Opinion: Ebola is the concern it shouldn’t be

Ryan McCarthy is a sophomore political science major and a columnist for The Kent Stater. Contact him at rmccart5@kent.edu.

Ryan McCarthy is a sophomore political science major and a columnist for The Kent Stater. Contact him at [email protected].

Ryan McCarthy

The reaction to the Ebola virus demonstrates an incredibly irritating aspect of our society: Our attention to news ends after reading the headline. Last week, news came that a woman from this area named Amber Vinson had been infected with the Ebola virus, and that she had flown from Ohio back to Texas, where she had contracted the virus when caring for the man who became the first, and only to date, American patient to die of the Ebola virus.

The comments on the news pages were completely absurd. People were calling her an “idiot” or “stupid” for getting on a plane when she had had contact with an infected patient – even though she took all the proper steps and precautions before getting on the plane. She contacted the CDC several times, informing them that she wasn’t feeling well. She was still cleared to fly. People panicked and made bold, inaccurate statements, as they do about most issues. Ebola is a virus that is spread through contact with bodily fluids of an infected individual, but they were acting as if it was airborne.

Everyone has the right to express his or her own opinion, and they certainly don’t hesitate to. But on virtually all news pages the comments sections are filled with “Internet doctors” or “Internet lawyers” that are just regular people behind a screen talking about issues they have only a light understanding about.

The situation in Africa is completely different than the situation here in the U.S. In the infected African nations, they do not have the healthcare facilities that we do.
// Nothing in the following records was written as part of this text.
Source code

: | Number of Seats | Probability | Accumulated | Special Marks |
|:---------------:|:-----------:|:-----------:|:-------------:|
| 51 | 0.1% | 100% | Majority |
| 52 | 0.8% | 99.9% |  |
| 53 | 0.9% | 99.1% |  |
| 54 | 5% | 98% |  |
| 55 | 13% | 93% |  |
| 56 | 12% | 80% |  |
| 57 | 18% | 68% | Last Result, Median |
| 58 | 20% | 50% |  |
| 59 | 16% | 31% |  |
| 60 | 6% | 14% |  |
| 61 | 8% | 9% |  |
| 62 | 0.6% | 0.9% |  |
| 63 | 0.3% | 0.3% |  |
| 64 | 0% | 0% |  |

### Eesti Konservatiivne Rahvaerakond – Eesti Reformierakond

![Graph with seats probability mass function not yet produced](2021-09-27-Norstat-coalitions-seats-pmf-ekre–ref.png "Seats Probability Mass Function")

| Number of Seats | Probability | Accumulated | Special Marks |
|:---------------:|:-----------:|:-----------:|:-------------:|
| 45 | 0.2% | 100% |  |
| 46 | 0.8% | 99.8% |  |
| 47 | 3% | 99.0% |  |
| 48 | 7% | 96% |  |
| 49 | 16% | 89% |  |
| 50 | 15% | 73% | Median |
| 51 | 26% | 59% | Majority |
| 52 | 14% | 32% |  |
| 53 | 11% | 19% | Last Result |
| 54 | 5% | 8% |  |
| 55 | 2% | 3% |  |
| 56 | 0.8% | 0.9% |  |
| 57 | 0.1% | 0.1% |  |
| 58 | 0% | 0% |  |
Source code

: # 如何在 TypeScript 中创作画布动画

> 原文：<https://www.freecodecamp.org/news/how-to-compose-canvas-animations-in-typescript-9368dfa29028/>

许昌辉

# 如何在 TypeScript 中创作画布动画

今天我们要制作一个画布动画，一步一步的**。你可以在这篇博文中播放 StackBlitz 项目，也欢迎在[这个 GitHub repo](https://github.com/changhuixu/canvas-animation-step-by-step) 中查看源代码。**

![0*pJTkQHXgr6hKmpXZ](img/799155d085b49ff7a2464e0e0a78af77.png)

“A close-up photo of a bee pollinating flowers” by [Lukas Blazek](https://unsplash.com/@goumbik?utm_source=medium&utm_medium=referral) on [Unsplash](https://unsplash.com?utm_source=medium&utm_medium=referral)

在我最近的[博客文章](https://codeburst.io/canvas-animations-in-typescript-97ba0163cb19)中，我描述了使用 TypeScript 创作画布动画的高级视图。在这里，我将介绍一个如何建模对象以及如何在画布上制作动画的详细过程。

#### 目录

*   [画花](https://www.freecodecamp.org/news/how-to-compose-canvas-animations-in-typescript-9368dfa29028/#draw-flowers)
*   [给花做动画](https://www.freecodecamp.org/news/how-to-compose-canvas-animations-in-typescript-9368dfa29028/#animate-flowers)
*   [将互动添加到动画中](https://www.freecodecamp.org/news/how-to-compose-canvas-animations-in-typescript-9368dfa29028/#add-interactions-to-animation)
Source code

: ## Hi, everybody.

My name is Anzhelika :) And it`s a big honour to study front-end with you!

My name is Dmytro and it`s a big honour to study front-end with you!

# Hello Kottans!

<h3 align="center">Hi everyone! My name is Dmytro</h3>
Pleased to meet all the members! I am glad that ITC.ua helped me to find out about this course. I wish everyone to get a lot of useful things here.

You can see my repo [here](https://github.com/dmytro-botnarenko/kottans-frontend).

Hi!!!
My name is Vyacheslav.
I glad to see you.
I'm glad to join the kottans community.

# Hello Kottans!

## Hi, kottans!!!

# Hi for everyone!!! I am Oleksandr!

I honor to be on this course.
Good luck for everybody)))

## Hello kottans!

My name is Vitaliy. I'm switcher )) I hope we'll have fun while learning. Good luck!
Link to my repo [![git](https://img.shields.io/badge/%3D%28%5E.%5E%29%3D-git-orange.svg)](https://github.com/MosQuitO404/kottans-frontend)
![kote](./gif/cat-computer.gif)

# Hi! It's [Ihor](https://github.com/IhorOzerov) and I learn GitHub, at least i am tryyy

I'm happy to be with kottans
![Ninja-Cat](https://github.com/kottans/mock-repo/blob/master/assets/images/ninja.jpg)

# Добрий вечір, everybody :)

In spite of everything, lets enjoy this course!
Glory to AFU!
It’s true that there is no cure for Ebola – since research for it is not very well funded – but if an individual is recognized early on to have the virus, there are things that can be done to help them, such is the case for Amber, who is reportedly free from the virus. Out of more than 300 million people in the U.S., only one individual has become a victim of the virus, which should serve to put this issue into perspective for those who are more concerned than they should be. The individual who died had not been treated as early as he needed to be. Ebola is a concern, but facts should be read before attacking another person.